Una de las características de la natural “nueva personalidad” que Vázquez intentó imprimir a su figura fue el apoliticismo para guiar su gestión, que se basó en una especie de lejanía partidaria que no significó falta de involucramiento.
Más bien, quedó claro que manda en la fuerza política y lo hace a través de comunicaciones y reuniones mínimas, donde expone directamente su pensamiento.
A diferencia de su mandato en el Frente Amplio, Vázquez no ha amenazado con irse, con renunciar, más bien ha hecho pesar su fuerza y prestigio, y terminó hasta salteando instancias internas al partido, lo que debe haber motivado cierto resquemor en bases y ultras, pero generó decidido apoyo de las mayorías frenteamplistas.

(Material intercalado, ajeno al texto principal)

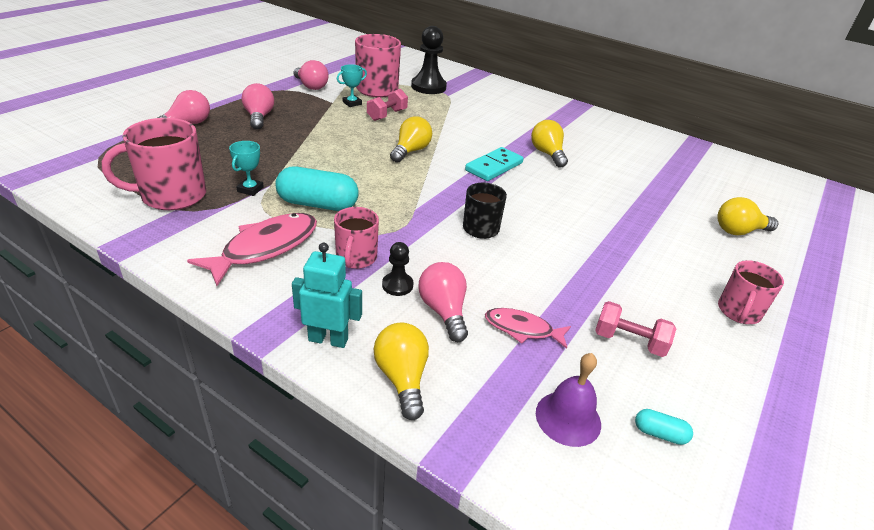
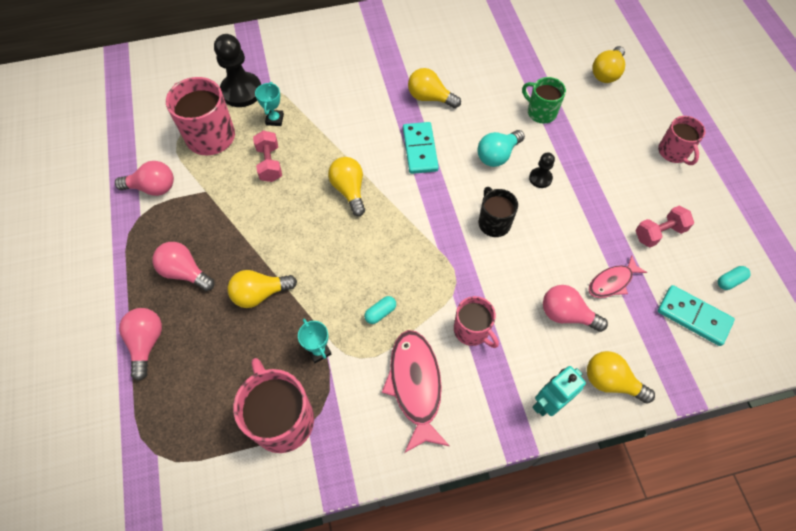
camera: 45 degrees left, 25 degrees up
pink mug [102,118,206,210] -> pink mug turned 135 degrees clockwise [233,358,314,453]
turquoise capsule [275,167,359,211] -> turquoise capsule [364,296,396,324], size x0.45
turquoise trophy [337,64,367,107] -> turquoise trophy moved to [255,82,284,126]
black pawn [382,242,413,296] -> black pawn moved to [529,153,555,188]
purple bell [536,353,601,447] -> turquoise domino [658,285,735,346]
none -> yellow light bulb [228,270,297,308]
none -> turquoise light bulb [477,130,525,167]
none -> green mug [522,77,566,123]

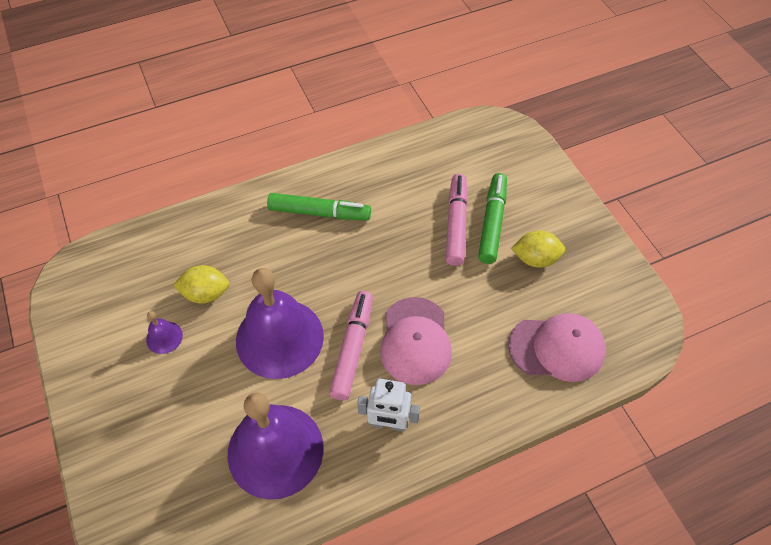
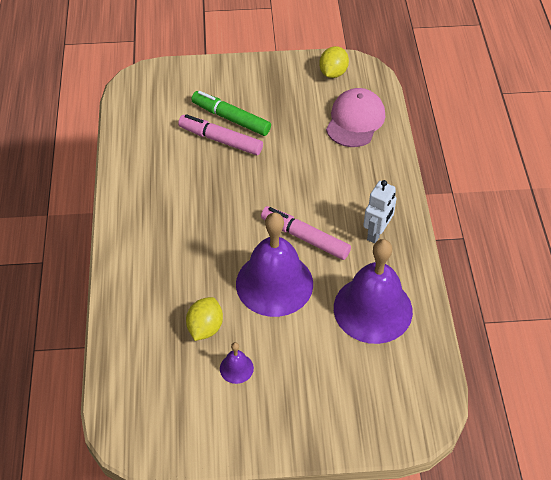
camera: 70 degrees left, 5 degrees down
green marker [267,193,371,220] -> none
pink cap [380,297,452,385] -> none
yellow lemon [511,230,565,268] -> yellow lemon moved to [319,46,349,78]

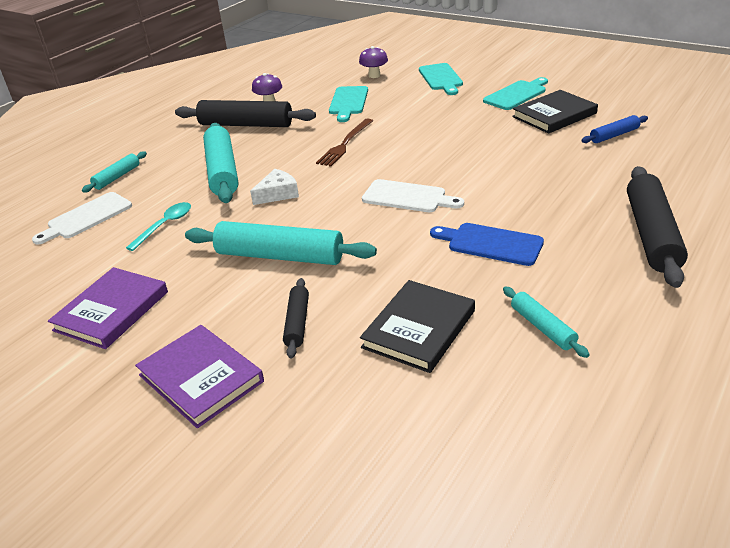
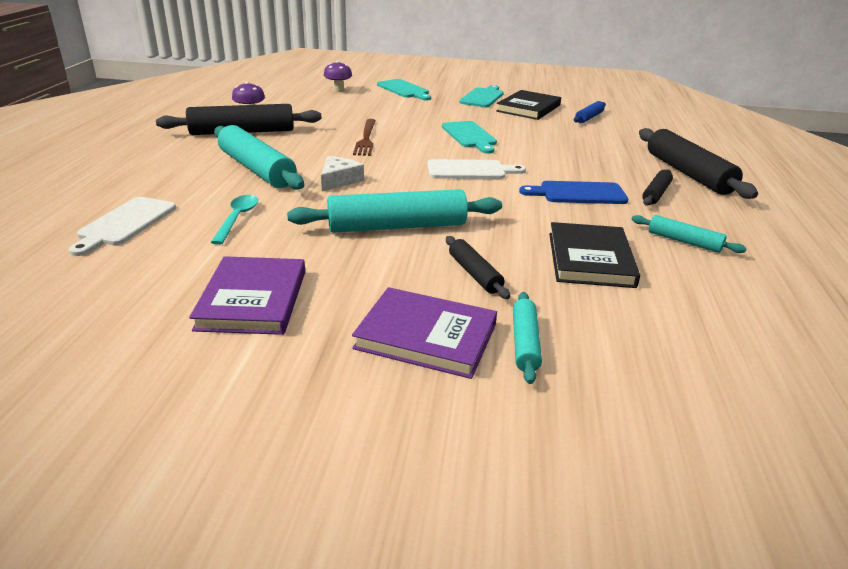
camera: 30 degrees left, 5 degrees down
turquoise rolling pin [82,151,147,193] -> turquoise rolling pin moved to [513,292,542,384]
turquoise cutting board [329,86,368,122] -> turquoise cutting board moved to [442,121,497,154]
none -> black rolling pin [642,169,673,206]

Es que esto es distinto y, sobre todo, el oncólogo ya no es un outsider interviniendo en el hacer político, sino un político “distinto” que se ha metido en el sistema pero no quiere que éste se lo engulla.
Para ello, la estrategia tiene muchas puntas y, a pesar de ciertos desequilibrios en la fuerza y en el país, ha mantenido coherencia, ha seguido un alto porcentaje de las propuestas programáticas, ha acelerado las propuestas de cambio en base a la mayoría absoluta parlamentaria y al éxito en la política de Derechos Humanos, y ha impuesto sin egoísmos una política económica cuya consistencia había permitido al ministro del rubro alcanzar un alto grado de reconocimiento y hasta popularidad.
Pero la imagen de Danilo Astori, titular del MEF, se vio golpeada por dos instancias consecutivas: rendición de cuentas – con las clásicas movilizaciones sindicales y discrepancias políticas, incluso dentro del oficialismo – y reforma tributaria – en franja de acomodamiento y resistida por cámaras empresariales y sectores de ingresos altos -. Duros golpes, que inciden en su posición en vistas a octubre 2009. Pero falta mucho.
Además, Vázquez ha sabido independizar su actividad e investidura de ciertos mitos – ritos (positivos y negativos) de la izquierda. Pasa sus descansos en la estancia presidencial de Arocena y hasta en la casa de Punta del Este, desde donde emprende excursiones de pesca utilizando un yate de la Armada; alaba el gobierno, figura y hasta gestión de uno de sus principales adversarios y predecesores en el cargo – Luis Alberto Lacalle -, define una política de comunicaciones sin periodistas conocidos al frente y restringe sus apariciones ante los micrófonos a lo estrictamente necesario; y no vacila en subirse al helicóptero presidencial cuando la situación lo amerita, como sucedió al acudir inmediatamente al lugar donde aparecieron los primeros restos de presuntos desaparecidos durante la dictadura.
En realidad, Vázquez parece que quiere recordar a sus compañeros de ruta, adversarios y población en general que considera haber dicho todo lo que había que decir el 1º de marzo, cuando asumió y generó un primer tímido asalto de la oposición al ser único protagonista de un inédito acto popular de masas, como “complemento” de la toma de mando, en el cual, con el Palacio Legislativo de fondo, ratificó sus promesas programáticas electorales, sobre todo en materia de desaparecidos y solidaridad social – con todo lo que esto implica -.
Ahora, deja correr el programa en su tiempo, no es Chávez, pero tampoco es Lagos-Bachelet, es uruguayo, de La Teja y Progreso, con su gabinete y mucha gente de personal confianza, incluso algunos que no pertenecían a su partido.
Una espera activa que intenta dejar definido un cambio en Uruguay y los uruguayos.